The safety mechanisms built into the platform change the calculus around failed deployments. Previously, a failure meant manual diagnosis and recovery. With Spacelift, rollback and recovery paths are structured into the workflow. Spacelift’s role-based access controls gave Coinme a way to solve the technical lead problem cleanly by enabling the team to configure exactly which stacks each person can trigger, what they can approve, and what should be restricted to the infrastructure team. The platform enforces the boundary between self-service and managed deployment without requiring additional governance overhead.
Coinme’s infrastructure is now fully managed through Spacelift, with any remaining services not yet on the platform slated to migrate. The team runs multiple deployments per day with the confidence that control is enforced by the platform rather than relying on manual discipline and communication.

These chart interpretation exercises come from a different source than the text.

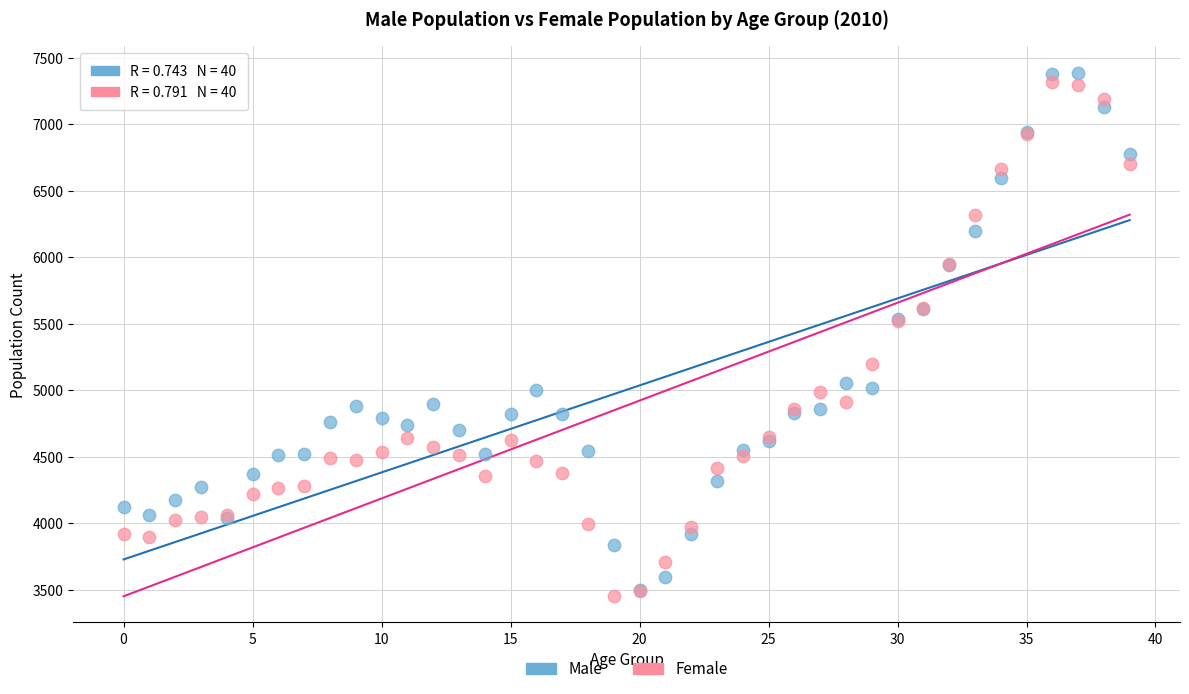

Which series reaches the maximum Y coordinate?

Male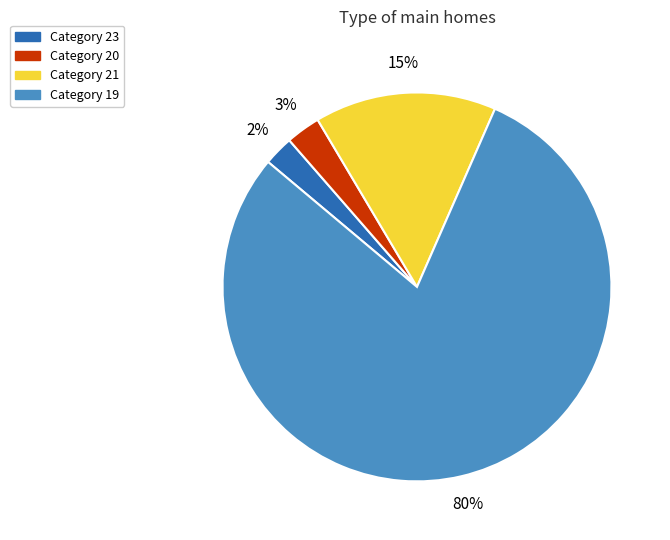

To the nearest percent, what is the average slice percentage?

25%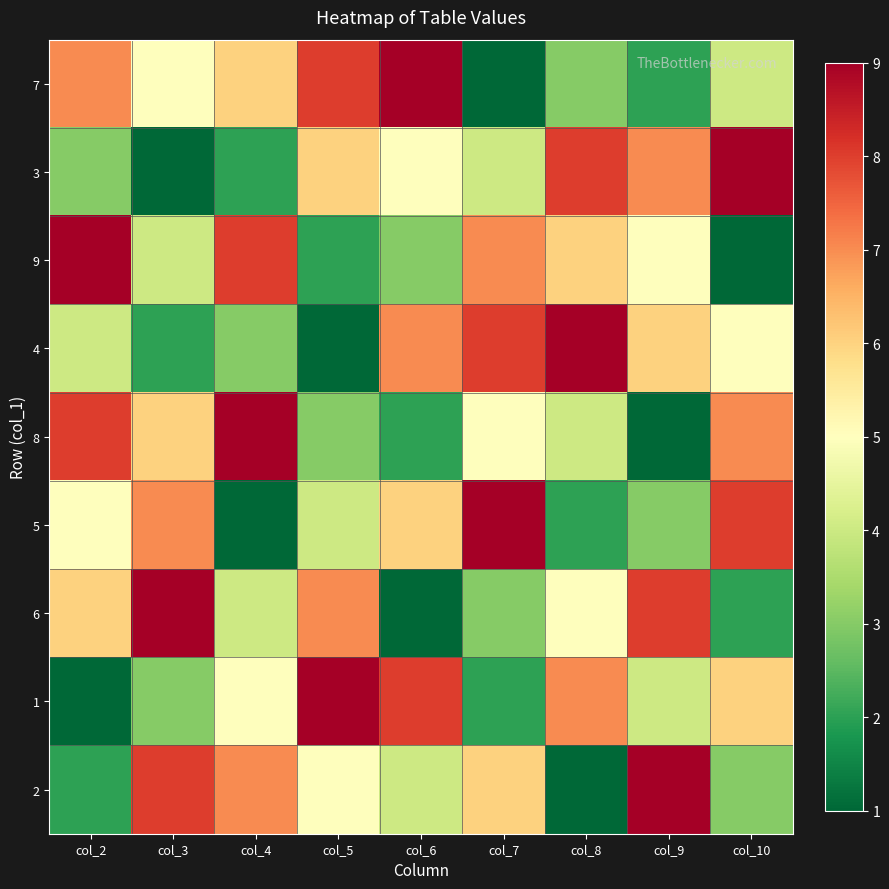

At which category is the sum across all series the highest?

col_2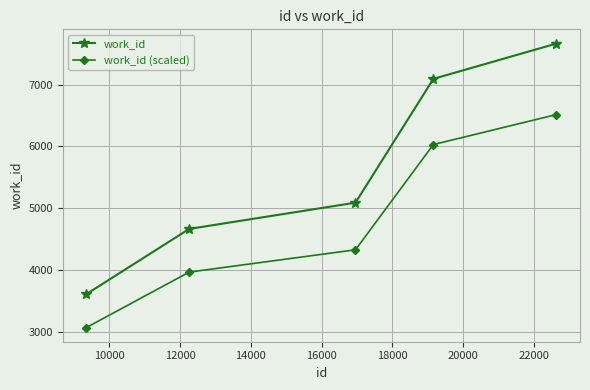

Does the chart have visible grid lines?

Yes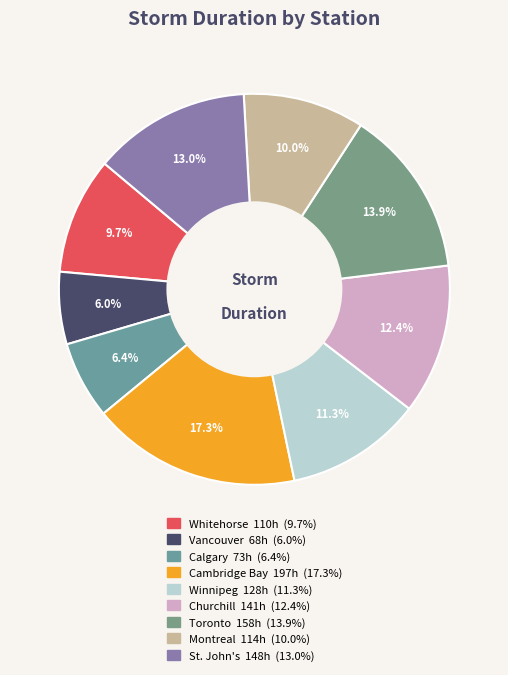

How many slices are in this pie chart?

9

Key governance outcomes include:
Collaboration is also much easier. The shift from scripts to Spacelift eliminates the coordination overhead that concurrent deployments used to involve. Engineers no longer need to announce they are about to run something and ask colleagues to stand down. Work that previously required synchronous communication now happens asynchronously through the platform’s built-in state management. That reduction in coordination overhead is the difference between a workflow that scales and one that requires constant manual management.
Although Spacelift did not accelerate deployments compared to the previous Terraform workflow, it changed the cost of failure significantly. Previously, when deployments failed, recovery was time-consuming and manual. Now, the Spacelift platform absorbs that cost through structured recovery paths, making the overall time investment lower even if individual deployment times are similar. “Even though it didn’t really speed us up, from my perspective it was a net savings of time — because when things didn’t go right, it was a lot more work for us to fix things,” concludes Michael.